Luke 8:19-22
The Family Is Important
I can see something of this in my mind. Mary comes with her four
youngest sons, James, Joses, Juda, and Simon. We don’t know why they
came. Joseph was probably deceased by this time. Jesus is the oldest.
Perhaps it was family business or perhaps it was a pleasure call.
Regardless, the crowds were so great that they couldn’t get to Jesus
so they used the human telegraph method to convey a message to Jesus
that they were there. When Jesus received the message, you might
think He would stop what He was doing and receive them; but instead,
He lifted His arms and with an encompassing motion declared, "My
mother and brethren are all of these who hear and do the Word of
God!"
Now, I always miss things. My first impression was that Jesus
devalued His earthly family. (Many unrelated people have tried to get
me or members of my family to call them by a family name i.e. Pawpaw,
Maw maw, Uncle, Aunt.) I never have because I don’t want to devalue
those who are blood related to me. I have never wanted to do that.
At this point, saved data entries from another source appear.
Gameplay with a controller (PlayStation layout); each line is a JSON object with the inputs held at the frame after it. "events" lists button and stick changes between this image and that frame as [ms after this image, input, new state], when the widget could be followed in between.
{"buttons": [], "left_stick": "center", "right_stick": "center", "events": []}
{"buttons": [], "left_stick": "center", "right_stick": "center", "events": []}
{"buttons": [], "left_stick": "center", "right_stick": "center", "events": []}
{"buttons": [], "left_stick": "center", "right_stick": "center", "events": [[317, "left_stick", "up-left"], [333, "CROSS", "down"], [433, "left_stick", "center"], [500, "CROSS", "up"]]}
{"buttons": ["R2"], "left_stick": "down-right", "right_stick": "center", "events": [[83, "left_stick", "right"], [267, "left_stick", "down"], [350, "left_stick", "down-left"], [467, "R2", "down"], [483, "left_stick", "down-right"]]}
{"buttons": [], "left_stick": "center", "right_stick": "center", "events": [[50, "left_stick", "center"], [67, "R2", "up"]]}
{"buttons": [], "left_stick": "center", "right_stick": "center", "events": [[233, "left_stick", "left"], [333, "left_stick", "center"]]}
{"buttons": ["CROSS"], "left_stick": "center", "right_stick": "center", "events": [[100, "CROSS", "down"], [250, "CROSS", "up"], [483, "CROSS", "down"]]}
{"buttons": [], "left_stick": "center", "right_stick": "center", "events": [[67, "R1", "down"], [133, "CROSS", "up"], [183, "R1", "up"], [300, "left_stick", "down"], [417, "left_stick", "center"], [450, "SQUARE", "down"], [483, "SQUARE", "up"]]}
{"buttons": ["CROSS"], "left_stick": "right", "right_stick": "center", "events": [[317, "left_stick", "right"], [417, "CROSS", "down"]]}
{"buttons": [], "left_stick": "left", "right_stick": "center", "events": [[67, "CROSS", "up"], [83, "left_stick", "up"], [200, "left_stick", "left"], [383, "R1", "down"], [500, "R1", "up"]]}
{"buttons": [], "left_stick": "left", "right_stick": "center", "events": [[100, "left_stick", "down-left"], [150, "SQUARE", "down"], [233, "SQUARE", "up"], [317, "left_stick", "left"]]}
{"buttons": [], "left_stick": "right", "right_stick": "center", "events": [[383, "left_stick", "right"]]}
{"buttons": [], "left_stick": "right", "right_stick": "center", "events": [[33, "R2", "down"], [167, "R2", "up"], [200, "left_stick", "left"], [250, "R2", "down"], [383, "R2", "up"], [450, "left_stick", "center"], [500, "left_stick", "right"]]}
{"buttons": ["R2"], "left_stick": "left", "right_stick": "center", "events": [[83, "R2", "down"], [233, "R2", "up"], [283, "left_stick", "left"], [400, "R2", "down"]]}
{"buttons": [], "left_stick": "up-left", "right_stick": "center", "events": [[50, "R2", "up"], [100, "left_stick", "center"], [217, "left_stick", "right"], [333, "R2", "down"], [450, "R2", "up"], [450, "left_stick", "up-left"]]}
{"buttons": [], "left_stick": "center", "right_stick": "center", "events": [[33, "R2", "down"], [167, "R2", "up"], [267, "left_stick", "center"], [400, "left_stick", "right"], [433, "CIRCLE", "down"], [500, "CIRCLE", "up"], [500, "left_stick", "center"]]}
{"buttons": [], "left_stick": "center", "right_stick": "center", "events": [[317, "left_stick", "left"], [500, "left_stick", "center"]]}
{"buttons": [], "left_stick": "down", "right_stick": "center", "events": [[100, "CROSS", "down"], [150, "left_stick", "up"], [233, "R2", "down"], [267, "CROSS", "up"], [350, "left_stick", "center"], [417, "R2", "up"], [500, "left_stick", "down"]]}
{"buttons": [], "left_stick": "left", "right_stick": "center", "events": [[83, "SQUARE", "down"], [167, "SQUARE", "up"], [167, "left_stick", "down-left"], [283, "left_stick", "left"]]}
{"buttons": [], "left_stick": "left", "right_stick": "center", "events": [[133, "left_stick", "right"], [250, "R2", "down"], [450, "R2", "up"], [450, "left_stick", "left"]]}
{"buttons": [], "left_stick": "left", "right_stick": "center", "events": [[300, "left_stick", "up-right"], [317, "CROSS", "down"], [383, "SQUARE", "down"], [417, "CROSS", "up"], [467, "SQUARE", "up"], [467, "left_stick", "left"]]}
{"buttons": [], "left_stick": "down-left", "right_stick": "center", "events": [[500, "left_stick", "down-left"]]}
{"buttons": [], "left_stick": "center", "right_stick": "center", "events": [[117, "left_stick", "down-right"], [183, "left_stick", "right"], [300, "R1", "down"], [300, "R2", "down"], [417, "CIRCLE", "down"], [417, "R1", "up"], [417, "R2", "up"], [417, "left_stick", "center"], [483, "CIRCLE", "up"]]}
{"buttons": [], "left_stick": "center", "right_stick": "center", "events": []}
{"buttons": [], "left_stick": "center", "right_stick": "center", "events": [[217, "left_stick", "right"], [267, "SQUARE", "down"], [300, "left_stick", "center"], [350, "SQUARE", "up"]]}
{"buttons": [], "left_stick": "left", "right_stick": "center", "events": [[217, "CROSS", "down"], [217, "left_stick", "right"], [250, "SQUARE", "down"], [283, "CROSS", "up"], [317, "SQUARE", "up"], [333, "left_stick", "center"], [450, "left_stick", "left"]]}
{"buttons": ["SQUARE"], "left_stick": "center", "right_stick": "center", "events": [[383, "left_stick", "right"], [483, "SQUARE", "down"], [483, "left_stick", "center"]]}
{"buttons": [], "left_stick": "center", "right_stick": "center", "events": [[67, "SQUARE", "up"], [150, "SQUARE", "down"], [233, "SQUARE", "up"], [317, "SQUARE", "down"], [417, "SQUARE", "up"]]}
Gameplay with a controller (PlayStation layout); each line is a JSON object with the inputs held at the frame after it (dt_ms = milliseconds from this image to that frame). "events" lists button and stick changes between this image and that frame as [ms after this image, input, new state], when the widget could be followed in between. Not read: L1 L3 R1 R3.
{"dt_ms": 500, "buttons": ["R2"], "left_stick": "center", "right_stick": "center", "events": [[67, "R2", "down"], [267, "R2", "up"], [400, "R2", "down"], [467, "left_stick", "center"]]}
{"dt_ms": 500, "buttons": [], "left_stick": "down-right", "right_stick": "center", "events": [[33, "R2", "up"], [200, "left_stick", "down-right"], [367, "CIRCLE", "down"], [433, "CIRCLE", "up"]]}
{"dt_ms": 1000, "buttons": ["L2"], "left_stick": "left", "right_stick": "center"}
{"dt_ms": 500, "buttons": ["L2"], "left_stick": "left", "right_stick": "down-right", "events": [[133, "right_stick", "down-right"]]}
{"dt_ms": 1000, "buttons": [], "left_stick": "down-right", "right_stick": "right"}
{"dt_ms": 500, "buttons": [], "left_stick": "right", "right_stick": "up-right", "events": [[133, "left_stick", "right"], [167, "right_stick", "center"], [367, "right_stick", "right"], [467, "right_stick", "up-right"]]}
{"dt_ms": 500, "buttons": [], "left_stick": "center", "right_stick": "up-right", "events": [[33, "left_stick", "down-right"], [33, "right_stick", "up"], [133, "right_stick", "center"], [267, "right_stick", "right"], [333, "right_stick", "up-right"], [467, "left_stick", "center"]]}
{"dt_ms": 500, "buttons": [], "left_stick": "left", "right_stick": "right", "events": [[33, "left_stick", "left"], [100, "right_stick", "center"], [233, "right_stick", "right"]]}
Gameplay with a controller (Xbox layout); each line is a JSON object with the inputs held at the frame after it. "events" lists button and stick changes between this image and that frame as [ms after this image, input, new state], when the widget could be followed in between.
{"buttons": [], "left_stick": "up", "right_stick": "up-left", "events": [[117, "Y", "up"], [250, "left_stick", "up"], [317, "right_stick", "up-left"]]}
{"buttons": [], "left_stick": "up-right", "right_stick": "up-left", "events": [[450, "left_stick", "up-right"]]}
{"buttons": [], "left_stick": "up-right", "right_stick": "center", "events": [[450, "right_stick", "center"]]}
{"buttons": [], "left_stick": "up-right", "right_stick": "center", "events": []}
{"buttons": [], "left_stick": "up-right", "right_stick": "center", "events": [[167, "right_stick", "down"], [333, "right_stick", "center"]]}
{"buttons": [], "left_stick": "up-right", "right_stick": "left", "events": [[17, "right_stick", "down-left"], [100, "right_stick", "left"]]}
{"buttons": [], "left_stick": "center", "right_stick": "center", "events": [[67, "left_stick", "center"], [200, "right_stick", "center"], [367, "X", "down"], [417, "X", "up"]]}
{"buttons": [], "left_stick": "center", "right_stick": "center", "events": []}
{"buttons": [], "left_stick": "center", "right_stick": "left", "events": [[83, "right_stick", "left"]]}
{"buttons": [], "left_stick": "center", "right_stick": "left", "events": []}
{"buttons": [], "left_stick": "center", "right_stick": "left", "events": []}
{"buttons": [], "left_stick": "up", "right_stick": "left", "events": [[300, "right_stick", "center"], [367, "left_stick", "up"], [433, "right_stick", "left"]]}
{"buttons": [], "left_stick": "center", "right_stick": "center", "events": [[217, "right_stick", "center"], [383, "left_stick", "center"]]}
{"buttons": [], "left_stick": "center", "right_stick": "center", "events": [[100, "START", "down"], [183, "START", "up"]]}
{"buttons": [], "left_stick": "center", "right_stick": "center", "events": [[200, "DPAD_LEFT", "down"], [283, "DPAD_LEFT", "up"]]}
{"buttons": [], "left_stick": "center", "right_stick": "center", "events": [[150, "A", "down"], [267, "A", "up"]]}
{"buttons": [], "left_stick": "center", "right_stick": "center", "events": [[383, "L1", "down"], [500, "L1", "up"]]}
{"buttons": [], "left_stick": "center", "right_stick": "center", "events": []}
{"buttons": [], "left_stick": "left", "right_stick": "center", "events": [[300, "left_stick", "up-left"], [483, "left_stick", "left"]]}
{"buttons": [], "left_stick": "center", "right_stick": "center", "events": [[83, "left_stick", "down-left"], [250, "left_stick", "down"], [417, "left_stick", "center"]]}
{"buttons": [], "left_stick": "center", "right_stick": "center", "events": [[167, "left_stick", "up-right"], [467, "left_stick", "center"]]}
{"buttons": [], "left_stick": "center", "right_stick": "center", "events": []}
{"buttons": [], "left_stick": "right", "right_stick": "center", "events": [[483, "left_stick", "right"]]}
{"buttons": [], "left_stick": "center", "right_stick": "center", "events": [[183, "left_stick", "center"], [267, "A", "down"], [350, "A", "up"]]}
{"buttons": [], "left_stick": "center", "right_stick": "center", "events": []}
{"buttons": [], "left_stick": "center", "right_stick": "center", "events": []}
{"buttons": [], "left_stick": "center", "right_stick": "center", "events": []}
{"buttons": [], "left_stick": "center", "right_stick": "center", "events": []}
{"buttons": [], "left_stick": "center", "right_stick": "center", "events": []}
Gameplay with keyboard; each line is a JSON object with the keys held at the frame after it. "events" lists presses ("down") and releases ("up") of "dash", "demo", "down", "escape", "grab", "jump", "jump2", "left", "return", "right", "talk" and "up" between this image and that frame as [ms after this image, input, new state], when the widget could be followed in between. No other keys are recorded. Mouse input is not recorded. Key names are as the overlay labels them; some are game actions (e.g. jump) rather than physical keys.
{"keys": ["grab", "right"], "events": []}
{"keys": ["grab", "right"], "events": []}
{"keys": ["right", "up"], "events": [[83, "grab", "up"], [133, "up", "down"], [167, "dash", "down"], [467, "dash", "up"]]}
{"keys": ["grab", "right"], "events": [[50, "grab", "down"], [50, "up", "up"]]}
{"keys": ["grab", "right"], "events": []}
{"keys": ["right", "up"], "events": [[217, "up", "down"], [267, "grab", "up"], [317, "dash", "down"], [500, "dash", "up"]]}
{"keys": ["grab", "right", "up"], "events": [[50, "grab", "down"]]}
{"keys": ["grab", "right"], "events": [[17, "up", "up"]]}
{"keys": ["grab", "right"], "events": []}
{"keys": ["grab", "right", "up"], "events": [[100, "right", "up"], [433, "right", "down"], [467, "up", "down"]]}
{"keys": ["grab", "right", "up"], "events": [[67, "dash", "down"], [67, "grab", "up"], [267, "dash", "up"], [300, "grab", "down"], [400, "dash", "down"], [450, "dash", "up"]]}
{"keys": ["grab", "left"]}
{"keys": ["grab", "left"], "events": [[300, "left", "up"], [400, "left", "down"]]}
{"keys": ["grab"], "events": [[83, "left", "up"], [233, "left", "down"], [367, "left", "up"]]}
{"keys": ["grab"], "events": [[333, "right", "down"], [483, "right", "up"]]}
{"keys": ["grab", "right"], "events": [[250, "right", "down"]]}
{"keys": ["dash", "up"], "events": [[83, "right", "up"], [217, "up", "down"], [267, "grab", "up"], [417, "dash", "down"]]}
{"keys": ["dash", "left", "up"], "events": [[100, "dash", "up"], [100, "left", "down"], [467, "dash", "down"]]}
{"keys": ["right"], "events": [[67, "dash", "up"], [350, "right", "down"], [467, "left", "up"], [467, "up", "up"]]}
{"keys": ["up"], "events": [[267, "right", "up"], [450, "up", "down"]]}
But the Lord has showed me two things:
1. Jesus never devalues anyone. He always exalts. Jesus was not
devaluating his mother and family. He was exalting the
believers to the position of family!
2. And God showed me that this was not a lesson about Jesus’
earthly family but His spiritual family. I was one of those
Jesus exalted. I was the stranger to God’s family-not part
of the family. I was not the one seeking an audience, I was
the one who had the audience. While I do not and would not
want another to feel devalued for me, I am blessed and
rejoicing that Jesus was extending that privilege to me.
But this lead me to ask another question. One not really found in the
text. What is God’s purpose in the family?
1. We know God created many ways for a species or kind to receive
a. Some species lay eggs or deposit their offspring then
depart, never even looking back.
b. Other spend some time with their, hatching or nurturing
them for a short time and then departing life.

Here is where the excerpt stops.